Shelly vivió con aquella mujer durante dos años en la propiedad que ella tenía en Northampton, Massachusetts. Tuvieron un hijo varón, blanco. Cuando el niño cumplió dieciocho meses y su madre tuvo la certeza de que no tenía ninguna marca susceptible de evocar la raza negra, rompió con Shelly, lo echó de la propiedad y se volvió a casar con su ex esposo. Este aceptó al hijo como suyo propio y lo nombró su heredero.

Shelly estaba muy enamorado de aquella mujer y la ruptura lo dejó destrozado. Se fue a París y desde entonces intentó olvidar practicando las voluptuosidades que le dieron fama en el Ouartier Latin. Sin embargo, no lo consiguió, pues a pesar del daño que le había hecho seguía sintiendo gran respeto por aquella mujer; por su medio, su situación social, su cultura, sus aptitudes mundanas, todas las características de superioridad que poseía como mujer americana rica, blanca y culta. En consecuencia, el respeto que le tenía se extendió a todas las mujeres de las que ella era el prototipo.

Shelly recibía de su periódico sesenta y cinco dólares semanales por su sección semanal. Pero se moría de envidia por convertirse en uno de esos grandes editorialistas que ganan cincuenta mil dólares al año, situación que le habría permitido atraerse la admiración y el respeto de las mujeres de mundo.

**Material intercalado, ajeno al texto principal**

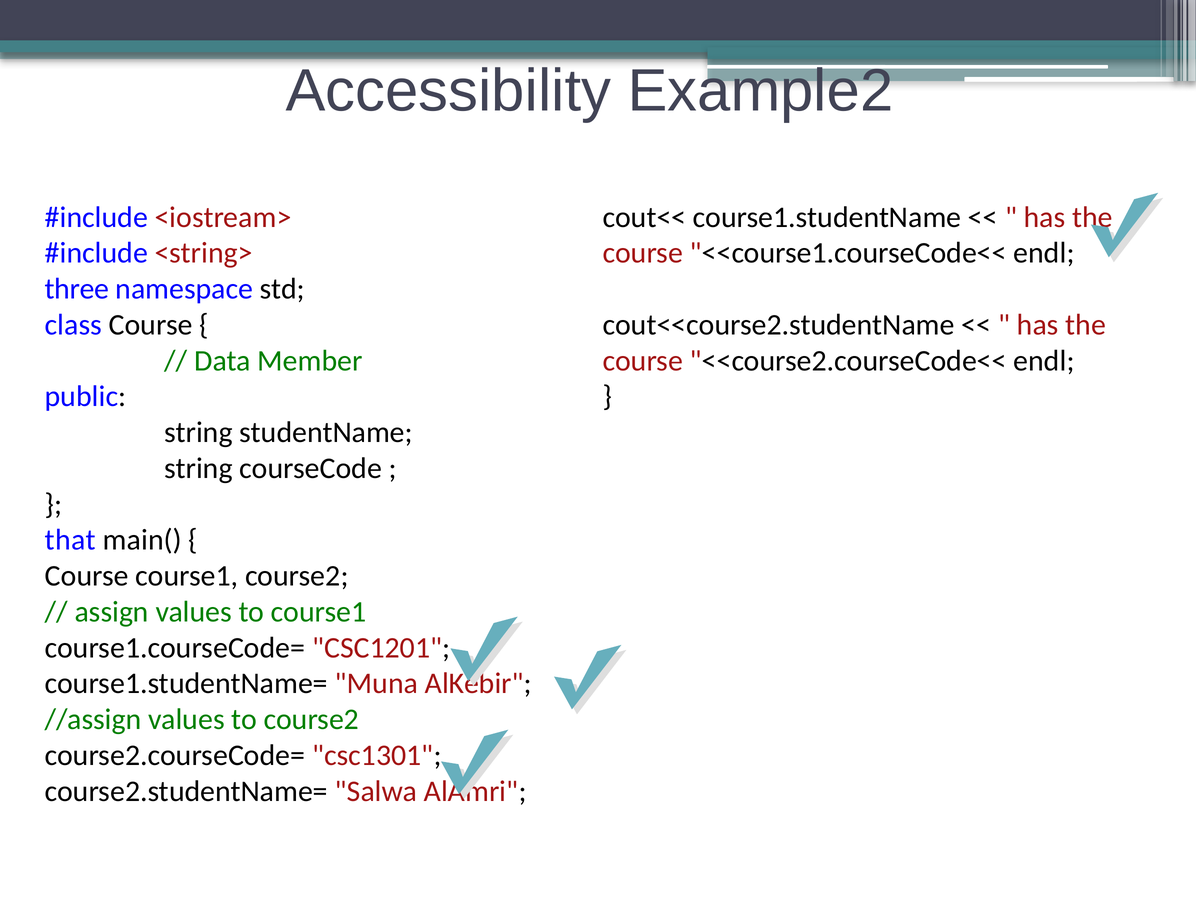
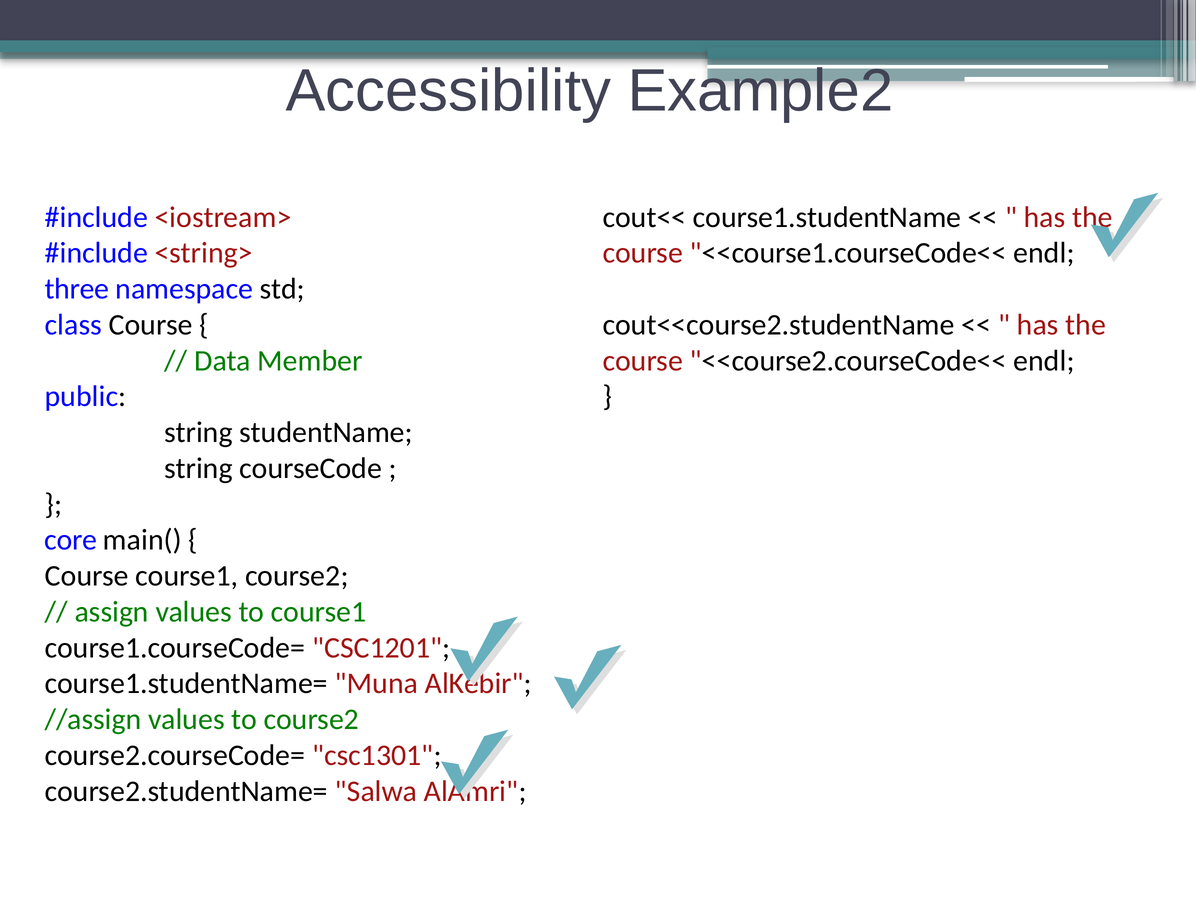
that: that -> core
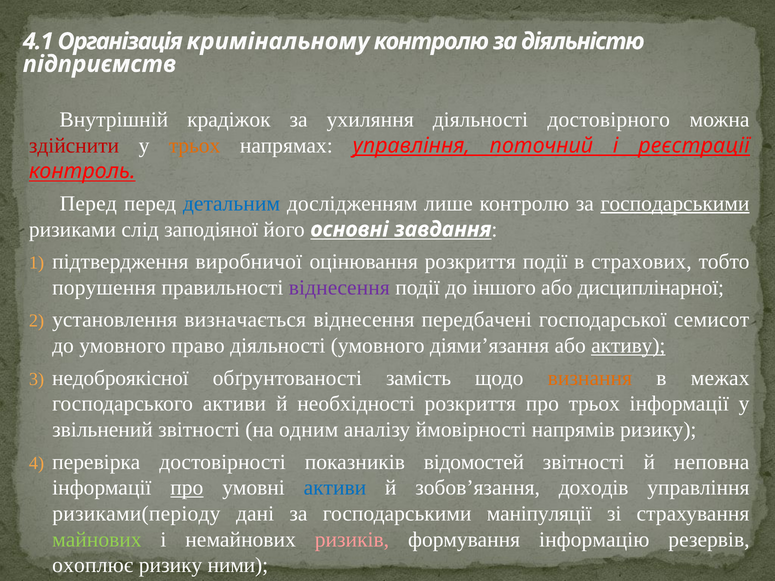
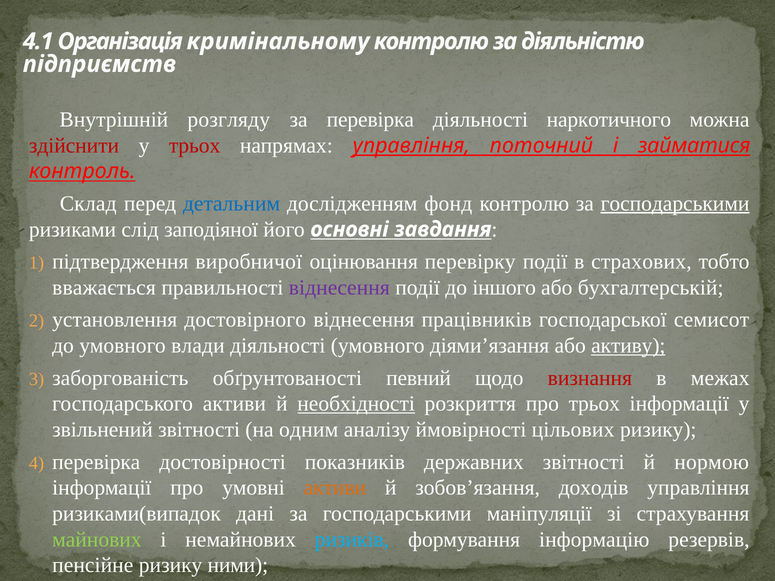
крадіжок: крадіжок -> розгляду
за ухиляння: ухиляння -> перевірка
достовірного: достовірного -> наркотичного
трьох at (195, 146) colour: orange -> red
реєстрації: реєстрації -> займатися
Перед at (88, 204): Перед -> Склад
лише: лише -> фонд
оцінювання розкриття: розкриття -> перевірку
порушення: порушення -> вважається
дисциплінарної: дисциплінарної -> бухгалтерській
визначається: визначається -> достовірного
передбачені: передбачені -> працівників
право: право -> влади
недоброякісної: недоброякісної -> заборгованість
замість: замість -> певний
визнання colour: orange -> red
необхідності underline: none -> present
напрямів: напрямів -> цільових
відомостей: відомостей -> державних
неповна: неповна -> нормою
про at (187, 488) underline: present -> none
активи at (335, 488) colour: blue -> orange
ризиками(періоду: ризиками(періоду -> ризиками(випадок
ризиків colour: pink -> light blue
охоплює: охоплює -> пенсійне
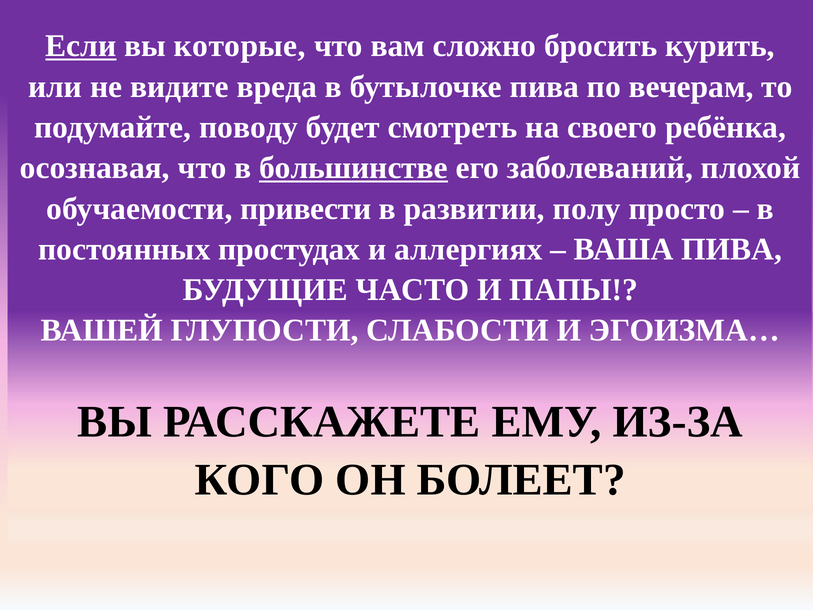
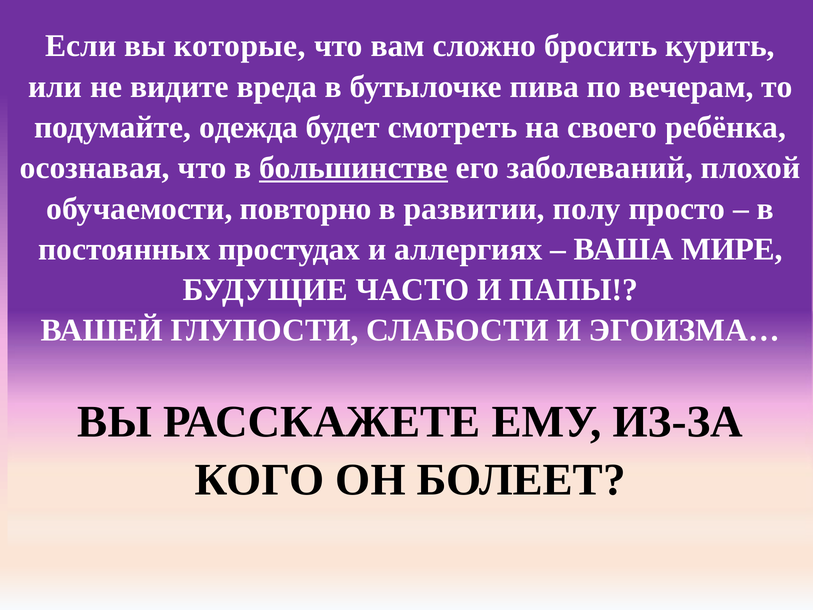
Если underline: present -> none
поводу: поводу -> одежда
привести: привести -> повторно
ВАША ПИВА: ПИВА -> МИРЕ
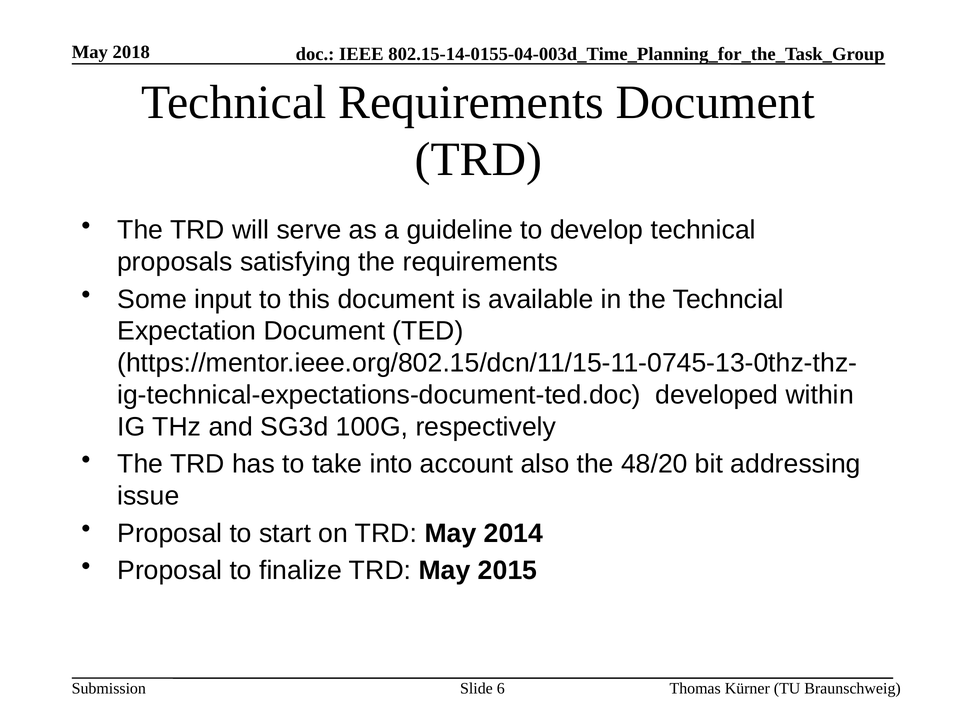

Deseaba profundamente contarse entre esos hombres a los que se admira, pero en el fondo de sí mismo sabía que le faltaba talla. Y también lo sabían otros, como las mujeres que había admirado y que había deseado atraer lo habían sabido desde el comienzo de su intimidad.

A veces se sentía amargado, irritado y se compadecía de su suerte. Ninguna de sus relaciones se había dado cuenta de ello a no ser las más cultas de sus amantes. Vivía en el temor constante de que se descubriera quién era él realmente, y por eso se esforzaba en parecer siempre seguro de sí mismo y feliz con su vida. En todas las ocasiones se mostraba generoso y atento, sobre todo con las americanas blancas de cierta importancia, mostraba una solicitud excesiva con las mujeres de mundo americanas. Sentía desprecio por los otros negros pero los toleraba porque le eran útiles. Aunque envidioso de la situación de Roger Garrison, le hacía la pelota.

De alguna manera, Shelly Russell era una especie de Tío Tom aficionado.

Hay Tíos Tom profesionales que sacan gran provecho de su tiotomismo.

Hay Tíos Tom de nacimiento que no conocen otra manera de vivir con los blancos que practicando el tiotomismo.

También hay negros que, aunque se horroricen de ello, se han convertido en Tíos Tom para ganarse la vida.

Shelly Russell no pertenecía a ninguna de estas categorías: Shelly practicaba el tiotomismo sin estar obligado a ello, con la única finalidad de ser querido y apreciado por los blancos inteligentes y cultos, a ser posible pertenecientes a la gran burguesía.